Given text:
- - - - - - -
OK ... A couple of stupid questions embedded below.

Best regards. Simon

> I gave a competing definition that I find more useful in 
> practice, and that is easy to achieve in the random oracle 
> model, and that guarantees the KDF will be secure and useful 
> when applied to any secret input whose distribution 
> satisifies a few weak conditions (high min-entropy, 
> independence from the hash, efficiently samplable).  

min-entropy is an information-theoretic, as opposed to complexity
theoritic, concept, isn't it? If so, how can it be useful in this
situation? Typically an attacker of a KDF will have witnessed a DH
exchange that precedes it ... Meaning that the secret has no information
theoretic entropy, only complexity theoretic unpredictability.

> I can 
> spell it out more precisely if you like, though I don't think 
> there would be anything especially new or surprising in a 
> more detailed statement.  The only bad news is that my 
> competing definition seems to require that the KDF use random 
> oracles, but in my opinion that's not the end of the world.

I think it would be a great contribution to spell out a good definition.
One comment though: I think a more palatable definition would be to take
an unpredictable input and produce an indistinguishable output, in the
face of an oracle that gives access to various other bits of the output.
This is probably somehow equivalent to other more PRF-like definitions,
but as a protocol designer, it seems to me to be much closer to my
intuitive idea of what is needed. I think having an intuitive definition
therefore really helps to promote formal analysis.

One aspect that the definition should also capture is what the security
requirement is surrounding the auxiliary data that is bound to the key. I
must confess that I have always been wary of this feature, since I think
that just getting from an unpredictable secret to a key is already hard
enough without trying to achieve extra capabilities. Personally I wonder
is it isn't better to leave this out of the KDF, and achieve it by
immediately MACing the relevant data ... Identities, cipher suites, etc
.. This is essentially the TLS approach.
- - - - - - -
To-do list:
1 - In the message on key derivation functions, what weak conditions must the distribution of the secret input satisfy under the quoted competing definition?
2 - From the message on key derivation functions, reproduce word for word the part that opens with the words containing "One comment though: I" and closes with "of the output.".

(A series of records)
- - - - - - -
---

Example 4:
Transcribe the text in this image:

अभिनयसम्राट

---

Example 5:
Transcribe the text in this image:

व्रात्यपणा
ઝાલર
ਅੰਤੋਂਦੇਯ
- - - - - - -
Problem solutions:
1 - High min-entropy, independence from the hash, and efficient samplability.

2 -
One comment though: I think a more palatable definition would be to take
an unpredictable input and produce an indistinguishable output, in the
face of an oracle that gives access to various other bits of the output.